As interest in all things ESG continues to grow rapidly, from both institutional and retail investors, sections of the investment management industry appear to be struggling to keep up. Whilst there are good examples of asset managers who have clearly verifiable sustainable approaches to managing assets, there are also those out there who appear to be jumping on the bandwagon

Julia’s normal approach is to work with third parties to help them identify good or best practice in the sustainable investment space, and so the session we asked her to deliver was the exact opposite of her usual way of working! However, having spent many years assessing managers and products for positive approaches to ESG, Julia’s research approach has also provided excellent insights into the range and scale of poor practice out there.

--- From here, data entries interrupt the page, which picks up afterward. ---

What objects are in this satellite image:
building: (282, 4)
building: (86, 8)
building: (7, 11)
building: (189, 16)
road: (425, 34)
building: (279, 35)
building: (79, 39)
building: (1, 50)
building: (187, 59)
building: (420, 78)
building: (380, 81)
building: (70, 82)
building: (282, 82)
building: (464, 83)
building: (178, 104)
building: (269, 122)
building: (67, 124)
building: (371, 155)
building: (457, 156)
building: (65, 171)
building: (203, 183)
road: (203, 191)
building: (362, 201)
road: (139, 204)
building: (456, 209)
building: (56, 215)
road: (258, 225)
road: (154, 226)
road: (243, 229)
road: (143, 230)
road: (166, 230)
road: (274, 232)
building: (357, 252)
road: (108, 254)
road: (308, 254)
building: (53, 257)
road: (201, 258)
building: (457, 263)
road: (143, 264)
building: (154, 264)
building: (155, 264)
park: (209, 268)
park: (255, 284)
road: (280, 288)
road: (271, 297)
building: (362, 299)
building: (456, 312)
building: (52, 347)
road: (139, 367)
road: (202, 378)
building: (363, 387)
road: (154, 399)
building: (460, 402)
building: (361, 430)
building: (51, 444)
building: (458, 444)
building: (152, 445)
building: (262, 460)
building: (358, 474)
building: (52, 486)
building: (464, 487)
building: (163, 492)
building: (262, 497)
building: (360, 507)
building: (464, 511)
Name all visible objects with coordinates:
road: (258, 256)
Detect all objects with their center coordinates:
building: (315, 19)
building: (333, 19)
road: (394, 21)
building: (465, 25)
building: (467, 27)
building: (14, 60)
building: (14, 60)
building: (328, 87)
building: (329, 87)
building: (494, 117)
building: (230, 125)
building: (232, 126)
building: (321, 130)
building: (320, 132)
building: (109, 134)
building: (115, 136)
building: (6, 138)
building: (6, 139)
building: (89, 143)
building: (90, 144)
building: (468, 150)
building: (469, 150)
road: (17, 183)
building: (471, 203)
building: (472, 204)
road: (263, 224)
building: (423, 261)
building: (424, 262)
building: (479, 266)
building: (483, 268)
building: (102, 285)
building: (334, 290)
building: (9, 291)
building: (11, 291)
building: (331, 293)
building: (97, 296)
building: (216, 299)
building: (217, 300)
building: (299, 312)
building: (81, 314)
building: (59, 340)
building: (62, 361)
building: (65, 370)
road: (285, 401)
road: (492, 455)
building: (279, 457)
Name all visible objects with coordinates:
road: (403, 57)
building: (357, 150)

Julia shared her five top tips for Trustees to recognise Greenwashing:

  1. ESG investment strategies employed by asset managers are (rightly) diverse, so there is no single way of identifying a good one;
  2. Beware of an overzealous promotional approach, which could be making exaggerated claims, be ill-informed, come from a firm that is relatively new to this space, and reflect ‘Greenwish’ – overpromising effectiveness/underestimating risks;
  3. Pay close attention to the product being promoted – does it have a discernible differentiator that makes it an ESG product? What norms and standards does it take into account?;
  4. How is the product being communicated to you? Are labels being misused, such as ‘ethical’ but only avoiding tobacco; and
  5. Consider the fund’s strategy – is there a failure to recognise complexity or relevance of issues? Is there a failure to support collaborative stewardship activity?

Julia closed by emphasising the important role that asset owners and Trustees have in recognizing Greenwashing and pushing back against it. Pensions investors can move markets, if not mountains, and whilst Scheme members may not currently be ‘banging door your down’ on all things ESG, they won’t want potential investment risks and opportunities to be ignored.